4

Let's suppose that I want want to populate in parallel a std::vector object in an ordered way, like this:

std::vector<T> v;
#pragma omp parallel for ordered
for (int i=0;i<n;i++){
    T result = //some expensive fun here...
    #pragma omp ordered
    v.push_back(result);
}

As you can see, the instruction v.push_back(result) doesn't depend on i.

My question is: v will still be populated in an ordered way according to i?

justHelloWorld
  • 6,478
  • 8
  • 58
  • 138
  • 3
    According to (my understanding of) the OpenMP standard, yes, the order is kept despite the loop index not being explicitly used. However, for this code to have any interest, you'd better use either a `schedule( dynamic )` or a `schedule( static, 1 )`. Better even, remove `ordered` altogether, declare `v` to be of size `n` and use `v[i] = result;` – Gilles Jul 11 '16 at 07:31
  • +1 for the trick, thanks so much. Anyway, I'm sorry but I have to say that your answer has a lack of reference: even if you're understanding of OpenMP is for sure better than mine, it could be wrong :) I'm sure that you understand what I mean. – justHelloWorld Jul 11 '16 at 07:42
  • 1
    I do and that's why I said "my understanding". It is however based of my reading of the [current OpenMP standard](http://www.openmp.org/mp-documents/openmp-4.5.pdf), section 2.13.8. This part is unfortunately a bit too convoluted to really extract a quote that all by itself gives a definitive answer. However, the whole section comforts me in my believing that your code is correct. – Gilles Jul 11 '16 at 07:51
  • Gilles suggestion to pre-size the vector and then index into it is clearly a good solution.

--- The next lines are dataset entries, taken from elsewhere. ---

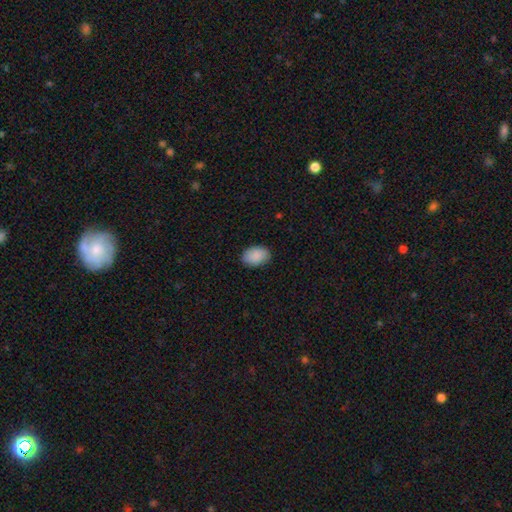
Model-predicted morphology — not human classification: A smooth galaxy with no disk features (90%) that is in between round and cigar-shaped (85%). Merging: none (87%).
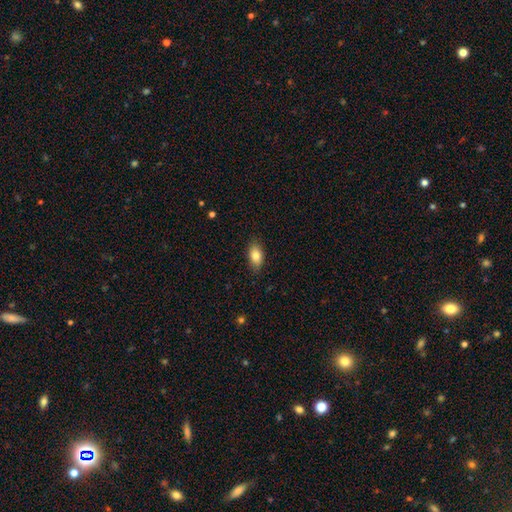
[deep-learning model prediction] smooth_or_featured: smooth (p=0.83) [alt: featured or disk p=0.10]
how_rounded: in between (p=0.90) [alt: round p=0.06]
merging: none (p=0.85) [alt: minor disturbance p=0.11]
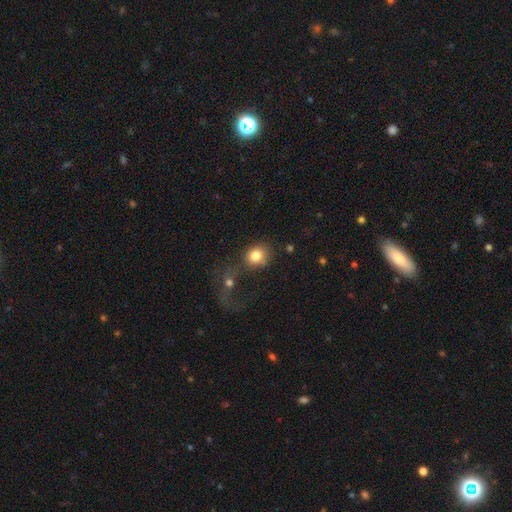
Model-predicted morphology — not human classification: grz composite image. It shows a smooth galaxy with no disk features (81%) that is round (71%). Merging: none (44%).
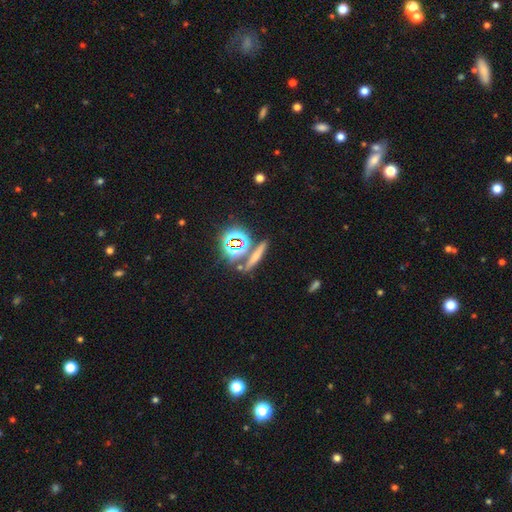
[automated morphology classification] Smooth or featured: smooth — 49% (star or artifact — 30%)
Merging: none — 77% (merger — 11%)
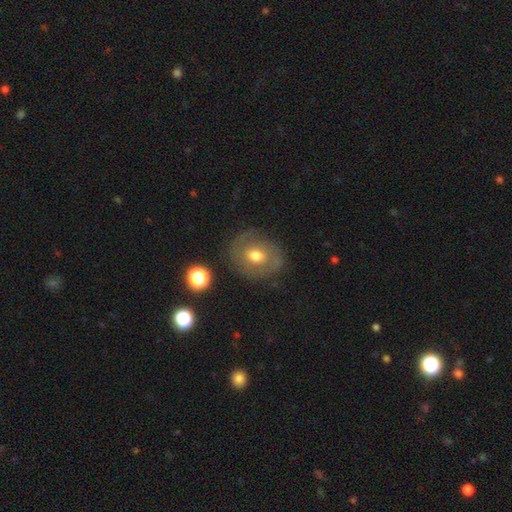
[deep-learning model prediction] smooth-or-featured: smooth: 51% | featured or disk: 39% | star or artifact: 10%
  how-rounded: round: 59% | in between: 40% | cigar-shaped: 1%
  merging: none: 77% | minor disturbance: 14% | major disturbance: 7% | merger: 2%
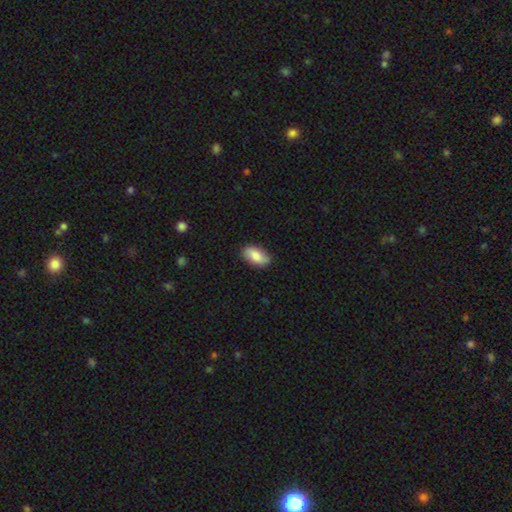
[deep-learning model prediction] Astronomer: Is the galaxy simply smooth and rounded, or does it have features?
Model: smooth — 82%.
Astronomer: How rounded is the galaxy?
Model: in between — 93%.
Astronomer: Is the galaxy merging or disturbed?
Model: none — 84%.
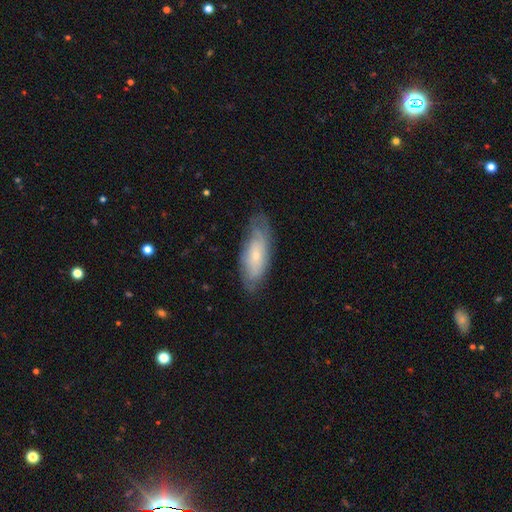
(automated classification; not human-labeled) Morphology: type=smooth (47%); merging=none (70%).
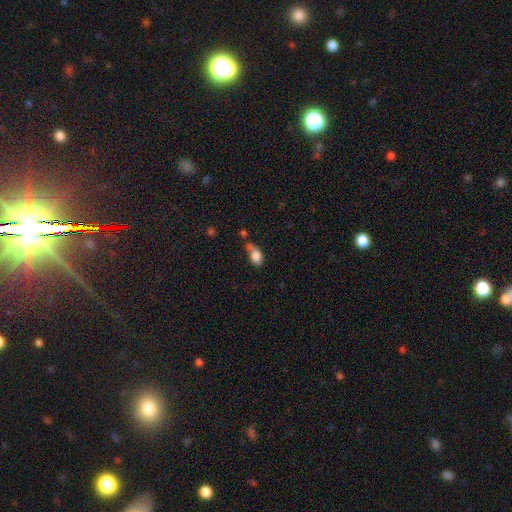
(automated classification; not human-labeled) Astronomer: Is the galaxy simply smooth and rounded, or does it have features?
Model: smooth — 81%.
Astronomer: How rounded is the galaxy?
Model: in between — 83%.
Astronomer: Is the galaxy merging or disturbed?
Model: none — 32% (runner-up: merger, 29%).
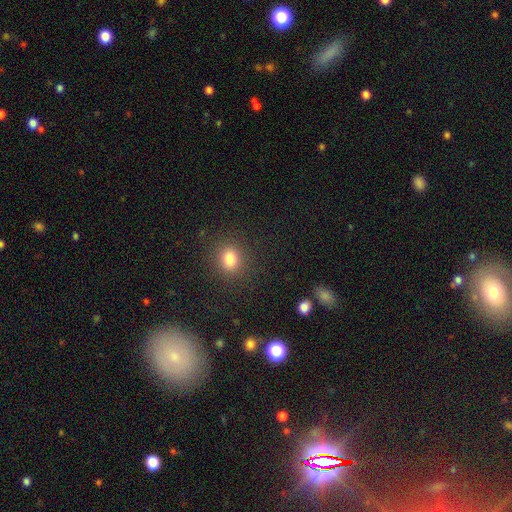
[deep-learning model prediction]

Not only does it allow you to have real parallelism, it's also potentially more efficient since the vector won't need to be dynamically re-sized. – Jim Cownie Jul 11 '16 at 13:48
  • 1
    `ordered` works as you expect it to (OpenMP 4.0, section 2.13.8): _"The threads in the team executing the loop region execute `ordered` regions sequentially in the order of the loop iterations. When the thread executing the first iteration of the loop encounters an `ordered` construct, it can enter the `ordered` region without waiting. When a thread executing any subsequent iteration encounters an `ordered` region, it waits at the beginning of that `ordered` region until execution of all the `ordered` regions belonging to all previous iterations have completed."_ – Hristo Iliev Jul 11 '16 at 13:51
  • 1
    OpenMP 4.5 overloads `ordered` with an additional function and having both described in the same section leads to the convoluted text observed by Gilles. As for the need to change the loop scheduling to get better performance, see [here](http://stackoverflow.com/a/13230816/1374437). I would still go with a preallocated vector and `operator[]` as suggested by both Gilles and Jim Cownie. – Hristo Iliev Jul 11 '16 at 13:55

0 Answers0